You can make a pretty reasonable argument that as the Times is a public company, its responsibility is to its shareholders first and not to the staff that actually keep the company running. This is bog-standard capitalism; profits before people, investors before workers. (Yeah, I’ll get to tech layoffs in a coming post, I promise.)
The same calculus, however, doesn’t apply when we consider recent decisions at the Washington Post. Here’s the Times on the news:
The Washington Post laid off 20 people from its newsroom on Tuesday, according to a note sent to its staff. In the note, Sally Buzbee, the executive editor, said the company had also identified 30 open positions that would not be filled. […]
The layoffs affected several departments, including The Post’s metro staff, according to three people with knowledge of the decision. The online gaming vertical Launcher was shut down, as well as KidsPost, a section of the newspaper for children, according to another person with knowledge of the changes.
To which I have to ask: What?
Past the fact that Launcher was likely helping the Post reach younger readers, and that supplying intellectual nourishment to kids is a good thing to do, the Post is not a public company. It doesn’t have shareholders in the same way that the Times does. Indeed, instead of grubby folks buying tiny pieces of the company, the Post has a single owner. You may have heard of Jeff Bezos?

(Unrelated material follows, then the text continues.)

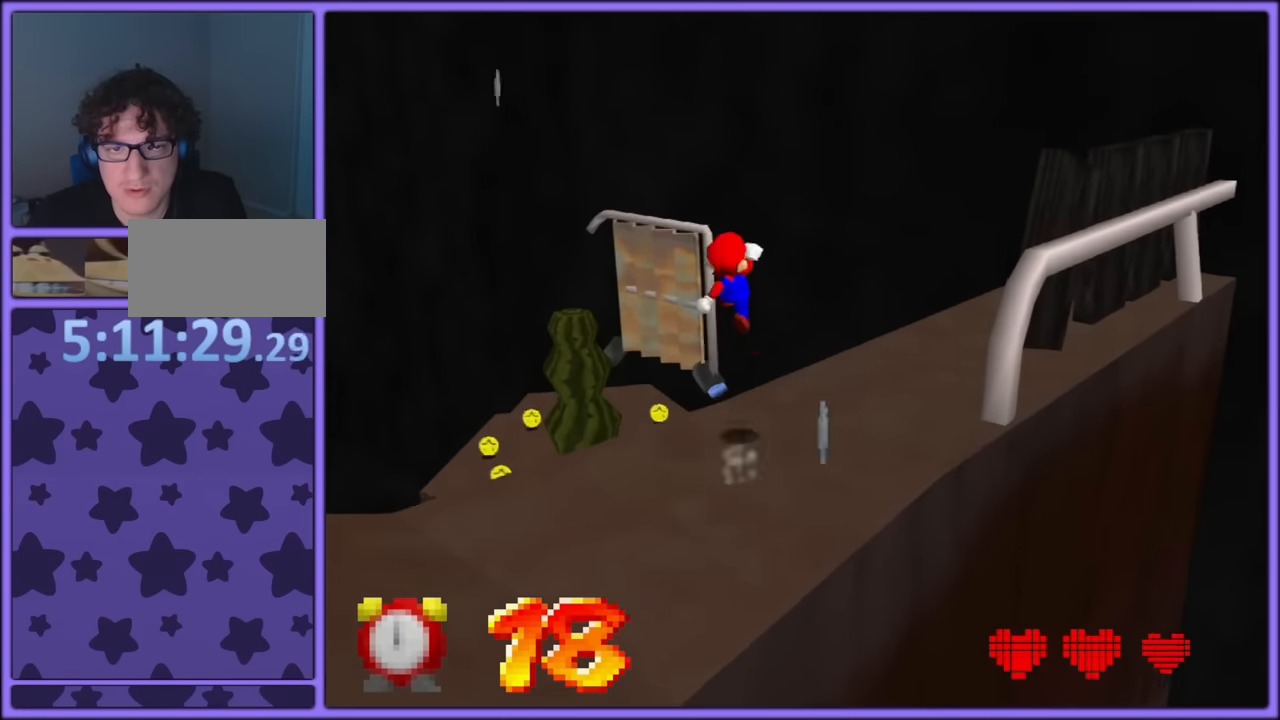
{"dt_ms": 500, "buttons": [], "left_stick": "up-left", "button_events": [[50, "A", "up"]]}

Sure, tech billionaires have seen their fortunes diminish in recent quarters. But Bezos is still so wealthy that it’s hard to understand. Bloomberg pegs his fortune at around $120 billion. Per its useful statistics, that’s enough money to match just over 30% of the “top 100 U.S. college endowments.”
And yet Buzbee had to say in the news item that “while such changes are not easy, evolution is necessary for [the Post] to stay competitive, and the economic climate has guided our decision to act now.” What? Why?
You can argue that the Times’ embarrassing parsimony with its staff is just good business. But the point of buying a publication whole-cloth with your tower of capital is so that you can, I don’t know, keep it sheltered from the sort of economic push and pull that leads to layoffs and reductions in work? Otherwise, why are you buying it at all?
Maybe you want to buy a publication as a form of spite. A spite publication? But that doesn’t seem to be an issue at the Post, at least from what I can glean from people who work there.
It appears to be sheer cheapness on behalf of Bezos. For shame.
If you can spend nearly twice what you spent on the Post on your new mega-yacht you really shouldn’t have to cut staff and entire verticals just because advertising revenue is — I presume — a bit lackluster.
That new Bezos boat has an estimated yearly operating cost of $25 million. Perhaps Bezos can split that cost with another billionaire and put the conserved capital into the Post? Just a thought.
The featured image on this post is an excerpt from a piece of Jené Stephaniuk’s work, whom I wish to thank.
all i want from billionaire owners is transparency - ask them to put things like WaPo on a 2x2 of "hands-on, hands-off" and "run it like a business, run it like a hobby"
If Bezos wants to run it like a business, then i guess it really doesn't matter whether he could fund it 100x or not. These cuts might be short-sighted (to both his personal brand and stated societal goals) but relying on billionaires to fund news orgs out of pocket seems less than optimal too.